The canyon rim views were astonishing as always. As always I love the mental struggle to encompass the events which have wrought such an indescribable place. As always, I plan to come back, tell-tale evidence of a good vacation.

I will not see the river on this ride.  That is for later, when we go to Point Royal.


At least, I can get a stratigraphic map to show the layers of rock, though the dating is left off.  It's old. Old world, looking at the bedrock is to imagine creation's process at one point in time, but still wondering, why? Thinking it's all chance is even more astonishing than positing God. God is purposeful, chance not so much. 
In my paint box the colors of the canyon are there, waiting for me.  But no painter can do more for me than what happens to me as I gaze.

Petrified footprints of an extinct sauropod on the way down Kaibab Trail.

This looks like a giant goblet overflowing - the desert varnish streaks it as the sandstone is undercut by erosion.




































Point Royal is even more remote, but after driving across the Walhalla Plateau we are in yet another place of wonder.  



Viewpoints are numerous and spectacular, making it easy for us to cheat the rigorous requirements of the hiking gods.

The river snakes pale green and distant, finally showing its restless bed.

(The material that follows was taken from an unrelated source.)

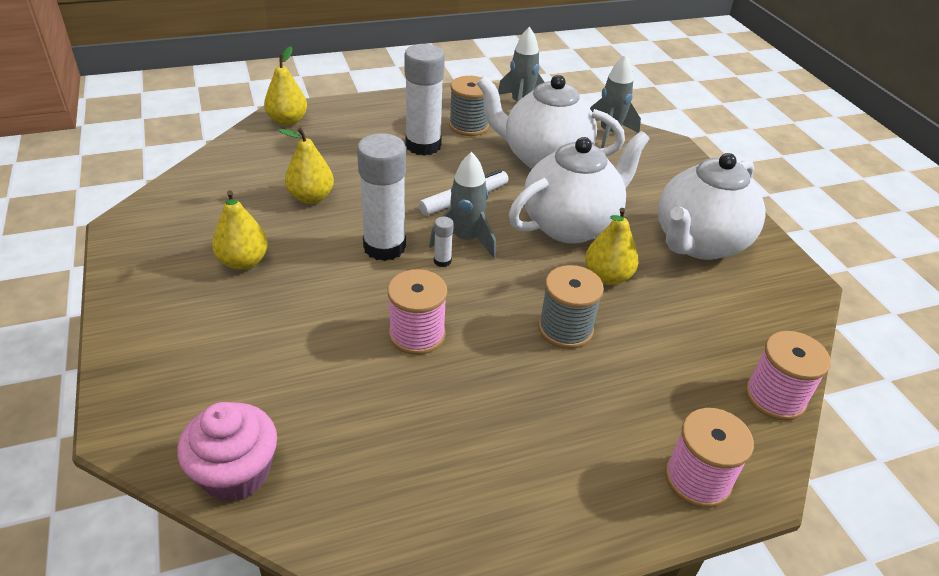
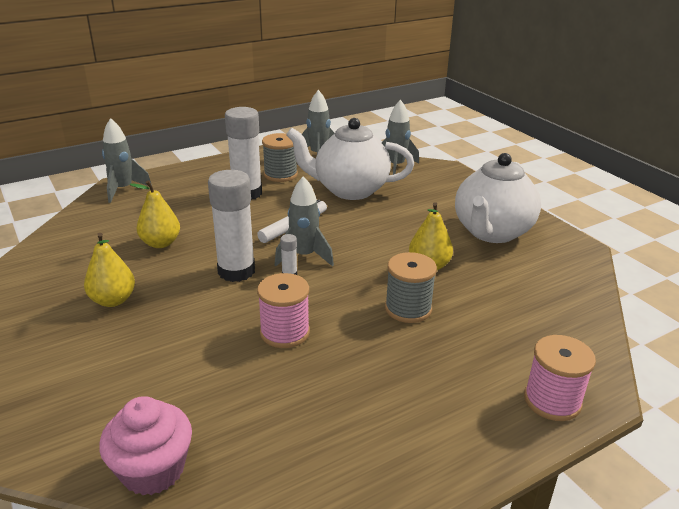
camera: 10 degrees left, 10 degrees down
yellow pear [264,47,307,126] -> grey rocket [102,118,152,203]
white teapot [509,131,650,244] -> none
pink spool [746,331,831,421] -> none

Angel's Window is visible from a distance and it's a unique formation, foreshadowing the arches and bridges we will see later. I take time to walk out on it, marveling at how much room there is on top - certainly could land a helicopter there, but conclude that this is the perfect fit for the 900 angels to rest when they're not trying to fit on the edge of a pin.


I confess to skipping Point Sublime, though Edmund Burke would have urged seeing it.  It's two more hours over a bad road and we are pacing ourselves.  I give you instead a historic image from Clarence Dutton's Tertiary History of the Grand Canyon, published in 1882 with plates by William Holmes and artwork by Thomas Moran.


Then.


Now. I wish now we'd gone and done it. Way does lead onto way.

The nights are chill, and soon the major roads and services will close for the winter. The heat of the day is deceiving, but the aspen are changing, giving us bountiful generous views of their golden cloaks shimmering.
 So many wonderful western autumns we've spent celebrating the aspens' turn to winter.